8. THE TOP MANDARIN NDP SONG WAS A TV SERIAL HIT
The most sung Mandarin song at the NDP is actually the theme song of a long-running 1980s television serial called Neighbours. Voices From The Heart was written by Wen Xueying; her junior college friend Tan Kian Chin wrote the music.
The year was 1985, and Wen “couldn’t find a suitable job” after graduation, as the economy was in the doldrums. While passing the Kallang River, she felt she “couldn’t find (her) purpose in life amid the sea of people”.
It then occurred to her that although each person is insignificant, there is “strength in us”.

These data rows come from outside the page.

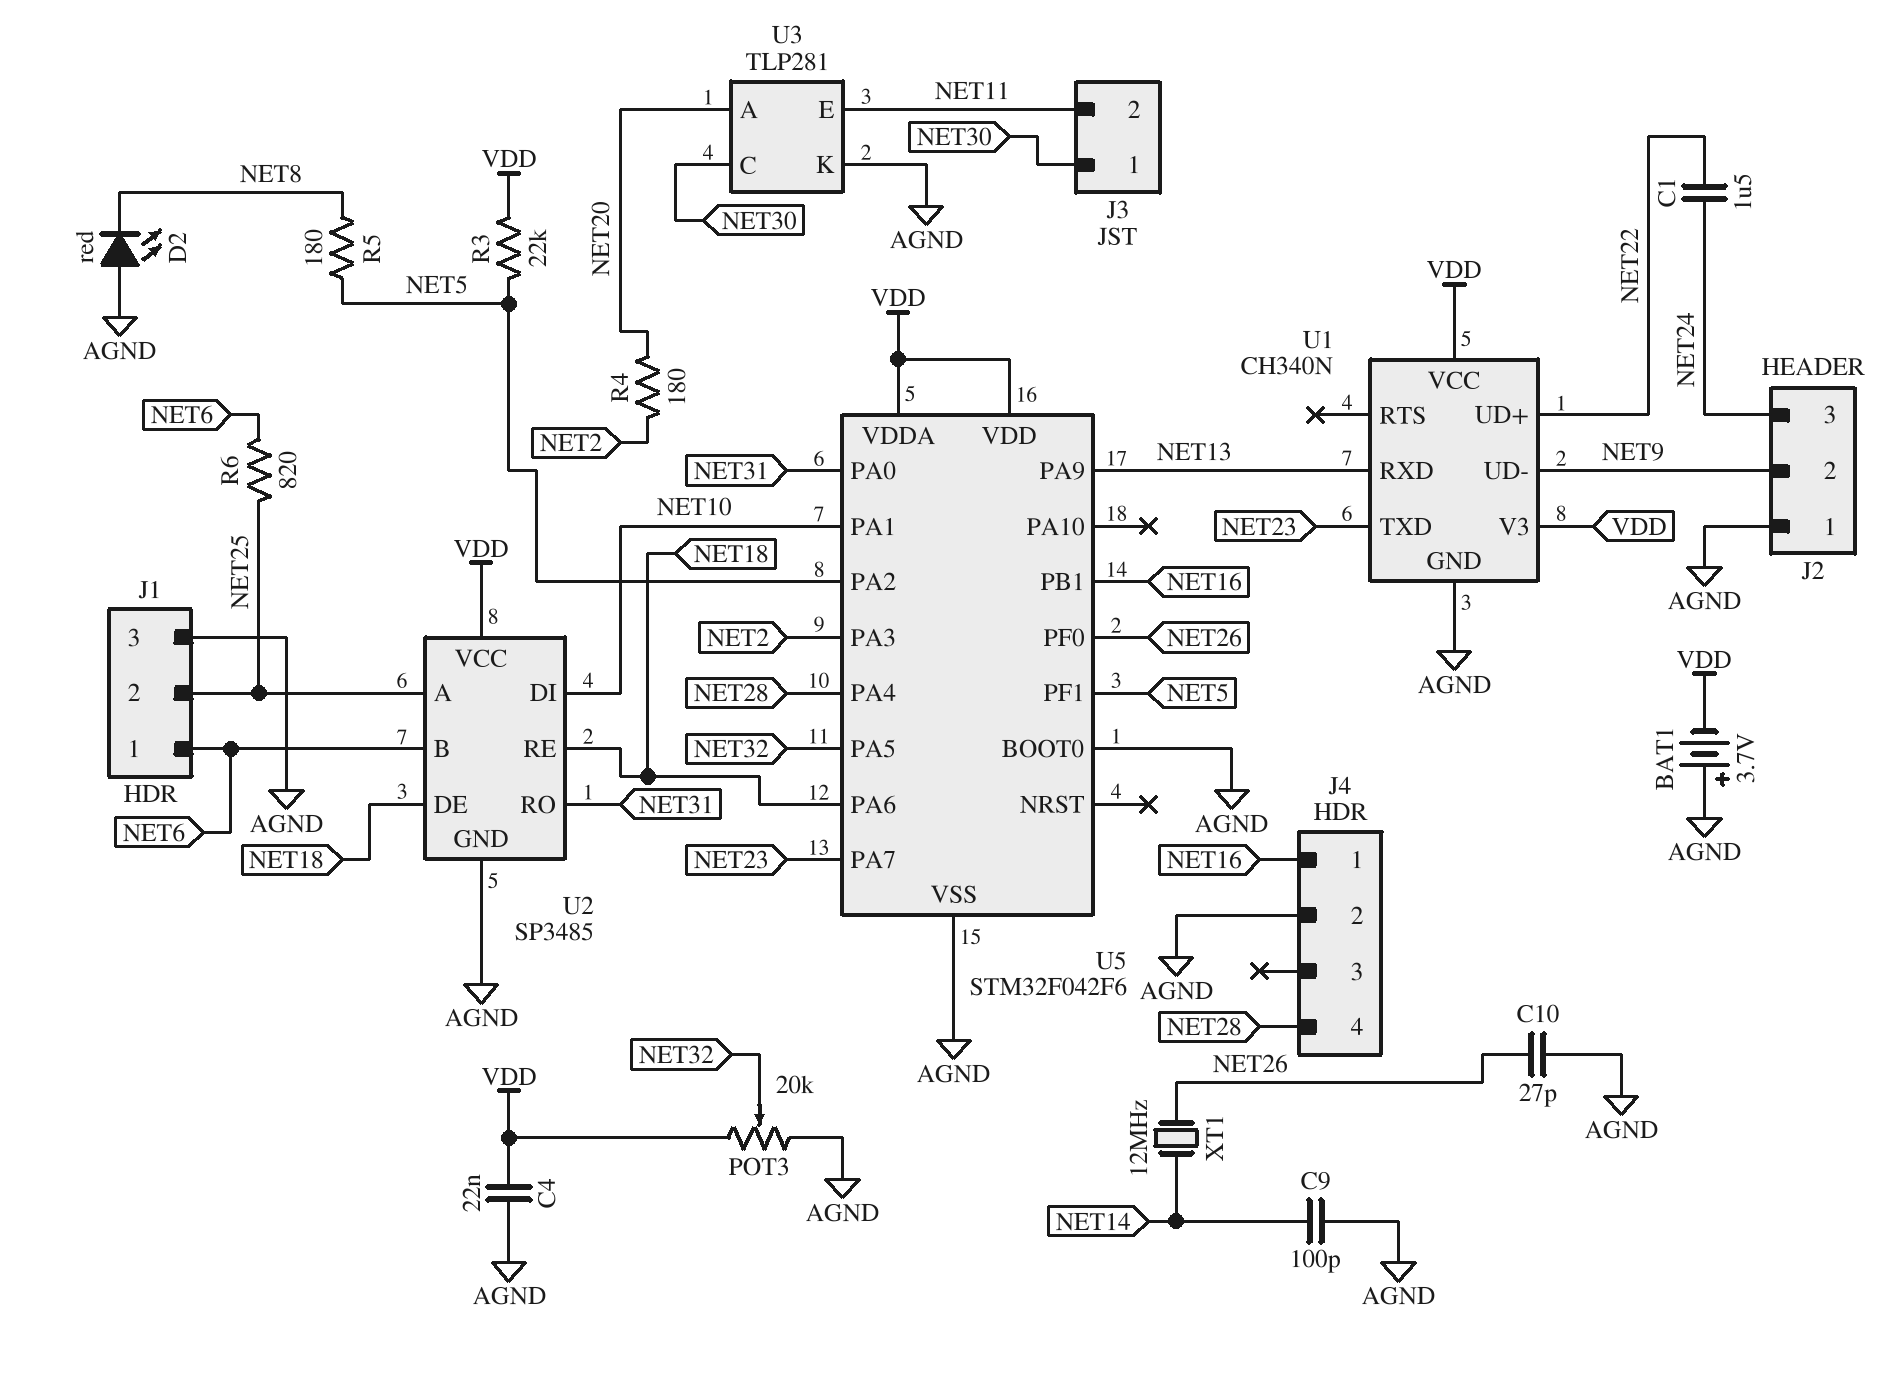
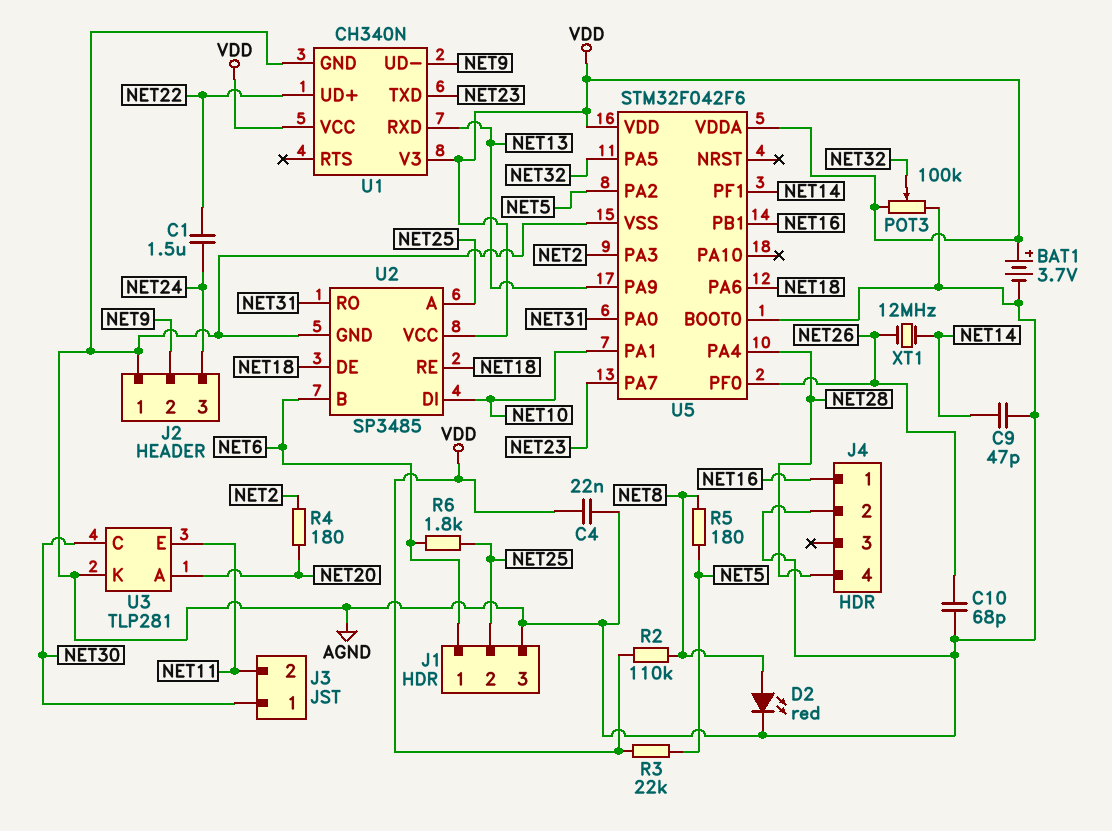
BAT1: 3.7V (plus AGND, minus VDD) -> 3.7V (plus VDD, minus AGND)
C9: 100pF (AGND, NET14) -> 47pF (AGND, NET14)
C10: 27pF (AGND, NET26) -> 68pF (AGND, NET26)
D2: LED red (A AGND, K NET8) -> LED red (A NET8, K AGND)
POT3: 20k (AGND, VDD, wiper NET32) -> 100k (AGND, VDD, wiper NET32)
R2: none -> 110k (NET8, VDD)
R6: 820 (NET6, NET25) -> 1.8k (NET6, NET25)
U5 pin PF1: NET5 -> NET14

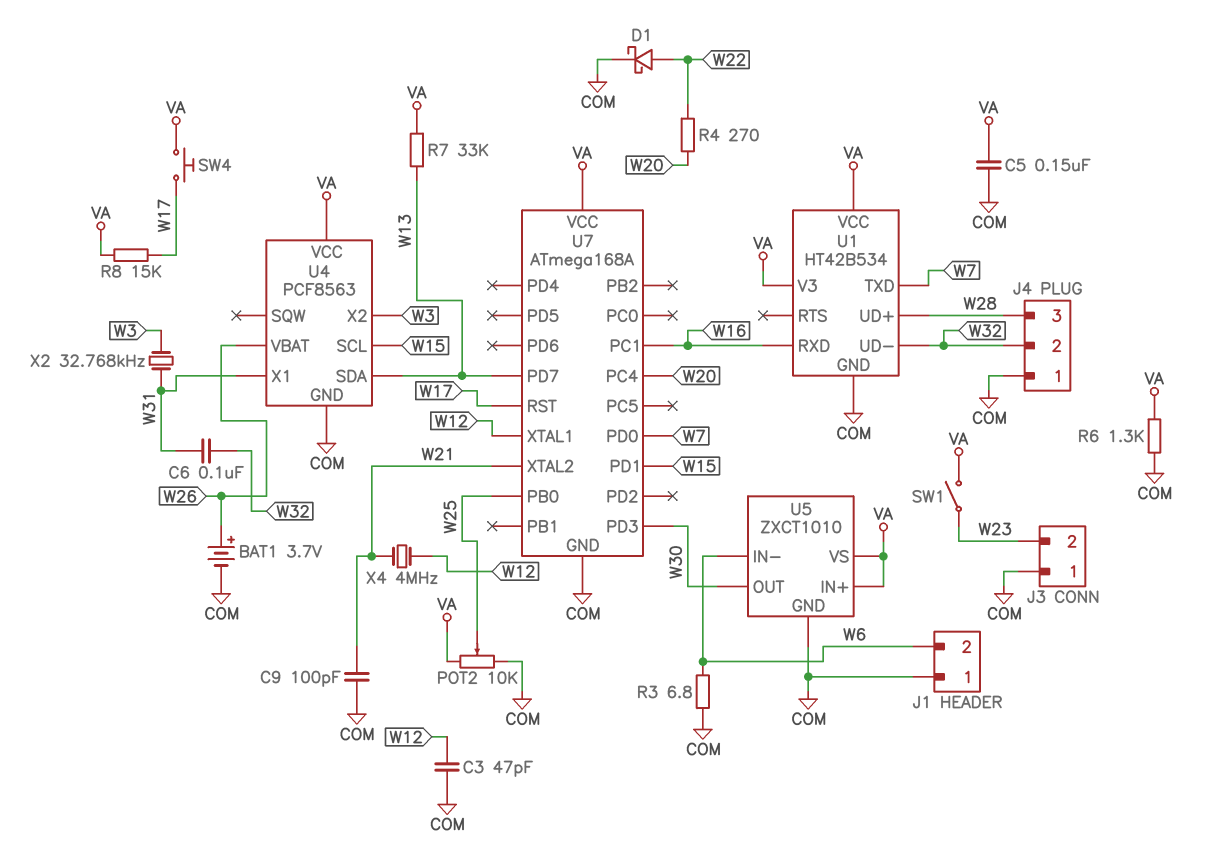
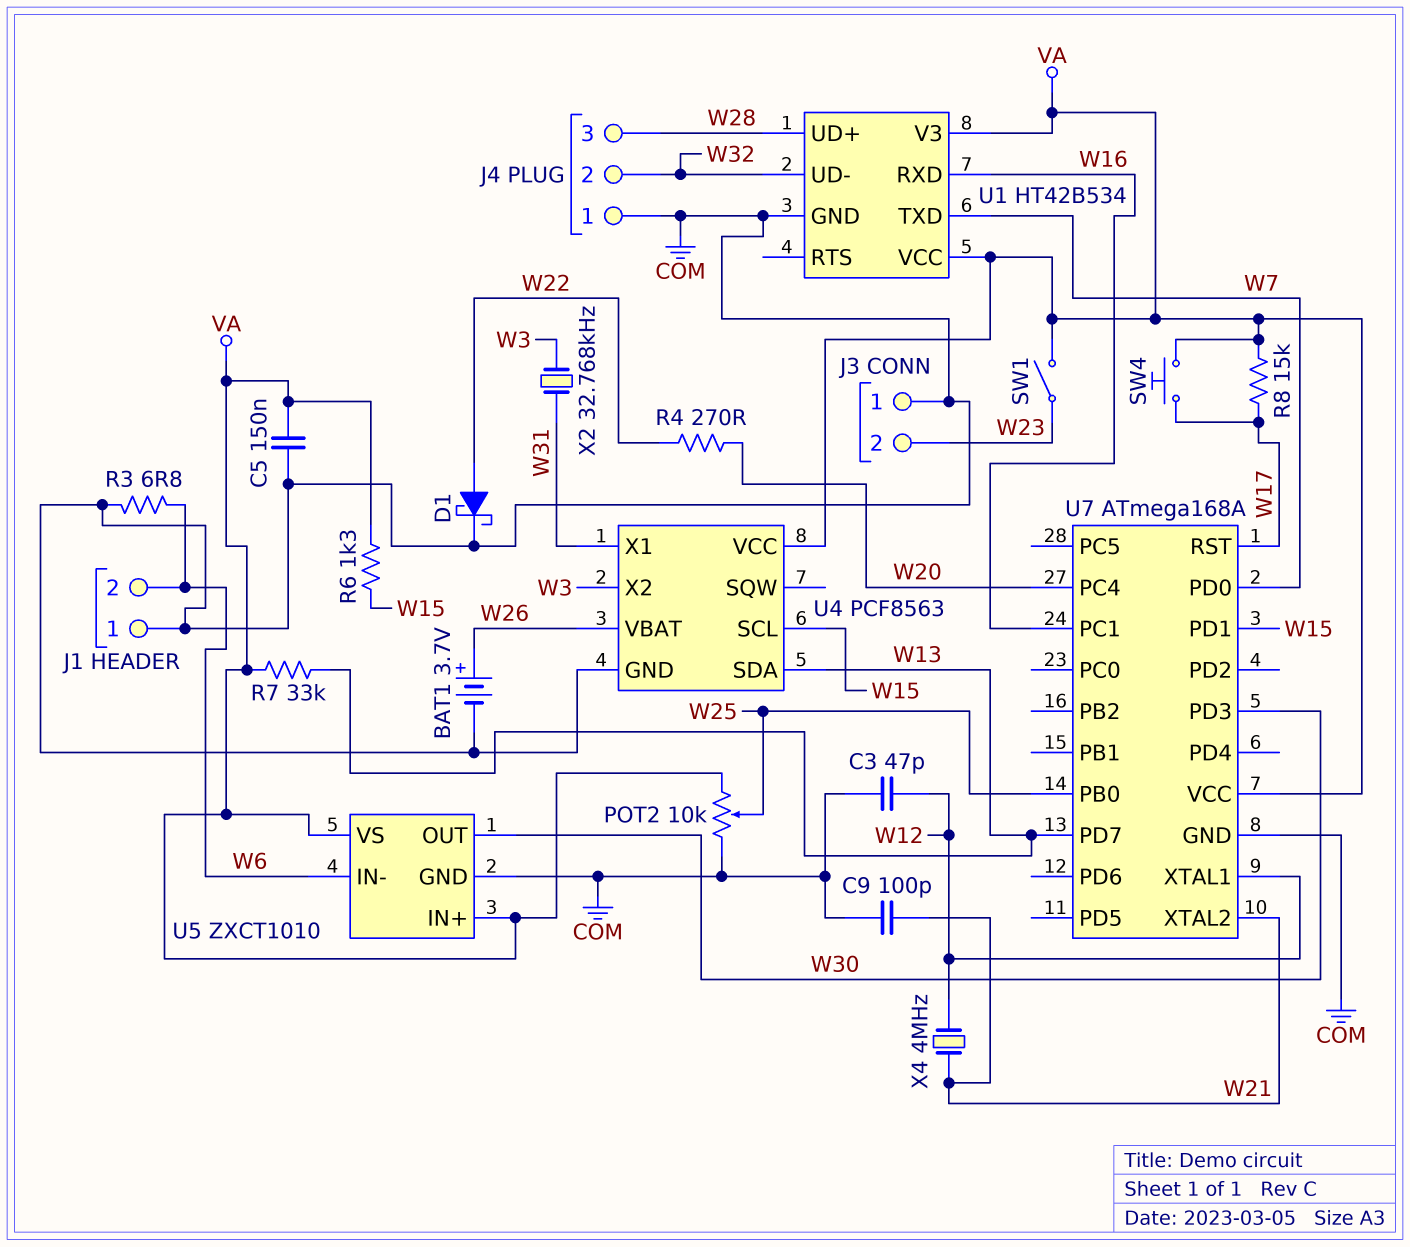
C6: 100nF (W31, W32) -> none
R6: 1.3k (COM, VA) -> 1.3k (VA, W15)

The song won a National Trades Union Congress songwriting contest in 1986, and its grassroots appeal led to its inclusion on the list of National Day songs in 1988.
9. DICK LEE WAS FEELING HOMESICK WHEN HE WROTE HOME
In 1997, singer-songwriter Dick Lee was living in Hong Kong when he was approached to pen a song for the Sing Singapore festival.
Having spent seven years abroad, he was feeling homesick when writing Home. It became a new favourite with Kit Chan singing it at the 1998 parade.
WATCH: Kit Chan on NDP song Home: ‘Whenever I am feeling low’ was thought a terrible start (2:58)
“The last thing I expected was for it to be even an NDP song. Because the NDP songs of the past were very rah-rah,” said Lee. “This one was completely the opposite.”
The song remains “the proudest thing (he’s) ever done”.
10. NEARLY EVERY YEAR HAS SEEN A NEW THEME SONG SINCE
The NDP songs that have been commissioned since Home include Together (1999), written by music producer Ken Lim; Where I Belong (2001) by singer-songwriter Tanya Chua; and We Will Get There (2002), written by Lee and performed by Stefanie Sun.
11. ELECTRICO REWROTE HISTORY
In 2009, Singapore saw the first indie rock band front an NDP theme song. Electrico’s singer-guitarist David Tan remembers getting a phone call from Ivan Heng, the parade’s creative director that year, one morning while he was still in bed.
“(Ivan’s) vision for it was about looking forward,” said Tan.
And I started to already … figure out that this would be a great opportunity to try and empower people in a different way, by kind of getting them to decide what they’d like to see for themselves.”
The result: What Do You See. It helped to nudge National Day songs in a new direction.
Musician Charlie Lim, who put a new spin on Harrison’s We Are Singapore for 2018’s NDP, feels there is less need for a “nationalistic agenda” these days.
“There’s more a need for expression of what it means to be Singaporean. And let’s not look at things through rose-tinted lenses. Let’s call it for what it is,” he said.
“But at the same time, it’s about taking ownership. It’s by accepting that it’s not perfect, but it’s ours.”
WATCH: The second episode in full — What makes a National Day song hit ‘home’? (48:03)
Harrison added: “The energy has been to try and get away from the top-down approach.”
12. FOUR LEAD SINGERS TAKE SINGAPORE ON THE ROAD AHEAD
Besides Shabir, this year’s theme song is performed by Linying, Sezairi Sezali, 34, and Shye-Anne Brown, 18.
NDP 2021 creative director Boo Junfeng, who was on the committee that selected the song, said that in the past, he had advocated that there need not be a theme song every year.
But with society having had to “adapt to unprecedented circumstances” brought on by the COVID-19 pandemic, he thought The Road Ahead “just connected”.
“Only time will tell whether or not it has that enduring quality,” he said. “In the immediate term, if it can inspire some degree of hope, I think it’s done its job.”